Iúna (ES) – O mercado ilícito vem corroendo o caixa da indústria brasileira em ritmo constante: um levantamento mostra que as perdas somam mais de R$ 107 bilhões por ano. O dado aparece na Sondagem Especial Brasil Legal, realizada pela Confederação Nacional da Indústria (CNI), que acompanhou como atos ilícitos têm atingido as empresas.
Nos últimos dois anos, cerca de um terço das empresas industriais relatou ter sido impactada por práticas ilegais. A conta, nesse recorte, resulta em perda de receita líquida de vendas de R$ 39 bilhões. Em outras palavras: além do prejuízo direto, há um efeito que se espalha pelo faturamento das companhias.

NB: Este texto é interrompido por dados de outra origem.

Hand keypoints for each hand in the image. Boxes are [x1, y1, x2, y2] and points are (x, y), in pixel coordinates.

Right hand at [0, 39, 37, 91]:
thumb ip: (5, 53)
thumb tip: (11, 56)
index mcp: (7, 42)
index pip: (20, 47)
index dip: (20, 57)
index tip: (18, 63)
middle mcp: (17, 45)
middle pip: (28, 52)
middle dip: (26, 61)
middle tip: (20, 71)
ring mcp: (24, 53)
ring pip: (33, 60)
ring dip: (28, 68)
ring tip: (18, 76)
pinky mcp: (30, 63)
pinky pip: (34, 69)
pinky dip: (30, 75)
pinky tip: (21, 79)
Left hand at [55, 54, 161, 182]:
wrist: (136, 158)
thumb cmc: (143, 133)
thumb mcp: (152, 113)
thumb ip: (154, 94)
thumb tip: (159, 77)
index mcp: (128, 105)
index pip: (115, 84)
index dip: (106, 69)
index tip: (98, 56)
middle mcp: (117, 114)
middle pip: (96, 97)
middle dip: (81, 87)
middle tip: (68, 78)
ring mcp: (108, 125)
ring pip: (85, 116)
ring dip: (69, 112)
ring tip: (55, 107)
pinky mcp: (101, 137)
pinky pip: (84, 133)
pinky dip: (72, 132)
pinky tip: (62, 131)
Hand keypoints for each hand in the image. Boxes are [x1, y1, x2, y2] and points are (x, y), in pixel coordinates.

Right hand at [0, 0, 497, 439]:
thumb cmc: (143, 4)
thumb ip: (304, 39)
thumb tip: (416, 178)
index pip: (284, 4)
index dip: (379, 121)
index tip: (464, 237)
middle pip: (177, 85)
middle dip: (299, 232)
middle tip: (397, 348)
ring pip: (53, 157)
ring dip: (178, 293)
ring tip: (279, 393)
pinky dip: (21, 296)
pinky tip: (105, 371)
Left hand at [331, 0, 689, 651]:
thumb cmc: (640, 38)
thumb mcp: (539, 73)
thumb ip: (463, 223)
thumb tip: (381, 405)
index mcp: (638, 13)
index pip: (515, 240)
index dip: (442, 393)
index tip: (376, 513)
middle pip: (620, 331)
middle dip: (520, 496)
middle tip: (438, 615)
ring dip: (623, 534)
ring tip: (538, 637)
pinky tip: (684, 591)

Entre as empresas atingidas, os efeitos não têm a mesma face. Para 50%, a principal consequência aparece como queda na receita bruta. Na sequência, 30% apontam perda de participação de mercado, enquanto 28% indicam aumento dos custos ligados à segurança. São números que sugerem uma mistura de perda comercial e despesas para se defender.
Quando o olhar se volta para o porte do negócio, a assimetria fica mais evidente. Aproximadamente 31% das empresas dizem que suas atividades foram prejudicadas — e essa proporção cresce nas médias e nas grandes, com 32% e 33%, respectivamente. Já entre as pequenas, o percentual é menor, 25%. Ainda assim, o tamanho do impacto relativo pode ser mais difícil de absorver.

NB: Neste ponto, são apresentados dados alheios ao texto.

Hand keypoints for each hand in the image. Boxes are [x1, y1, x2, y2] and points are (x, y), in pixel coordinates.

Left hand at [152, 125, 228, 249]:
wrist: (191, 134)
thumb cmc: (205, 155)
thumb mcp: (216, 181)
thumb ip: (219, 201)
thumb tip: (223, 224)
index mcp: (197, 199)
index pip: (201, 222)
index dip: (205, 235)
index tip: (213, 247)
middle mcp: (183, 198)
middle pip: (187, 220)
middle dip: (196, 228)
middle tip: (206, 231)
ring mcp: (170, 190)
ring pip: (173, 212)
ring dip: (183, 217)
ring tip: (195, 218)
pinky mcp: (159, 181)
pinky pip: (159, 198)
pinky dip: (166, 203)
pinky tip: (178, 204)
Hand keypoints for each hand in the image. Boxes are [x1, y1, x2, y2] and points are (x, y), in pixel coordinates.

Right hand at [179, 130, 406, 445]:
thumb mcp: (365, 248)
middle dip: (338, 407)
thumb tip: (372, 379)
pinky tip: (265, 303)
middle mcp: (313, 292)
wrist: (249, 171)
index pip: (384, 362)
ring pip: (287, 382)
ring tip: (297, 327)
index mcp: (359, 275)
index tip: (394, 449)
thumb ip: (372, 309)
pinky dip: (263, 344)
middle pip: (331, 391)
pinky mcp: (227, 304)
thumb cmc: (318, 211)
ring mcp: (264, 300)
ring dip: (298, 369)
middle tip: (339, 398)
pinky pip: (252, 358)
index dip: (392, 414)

O superintendente de Política Industrial da CNI, Fabrício Silveira, ajuda a explicar essa diferença. Segundo ele, o impacto negativo médio nas pequenas empresas equivale a 0,6% da receita líquida de vendas anual. Nas médias, chega a 0,8%, e, nas grandes, fica em 0,4%. A leitura que se desenha é clara: pequenas e médias tendem a ficar mais expostas ao risco econômico provocado pelos ilícitos.
Silveira acrescenta que, com estruturas financeiras menores e menor fôlego para diluir custos fixos, esses negócios também encontram mais barreiras para acessar crédito e instrumentos de proteção. No fim, a pressão aparece com força, inclusive pela concorrência desleal.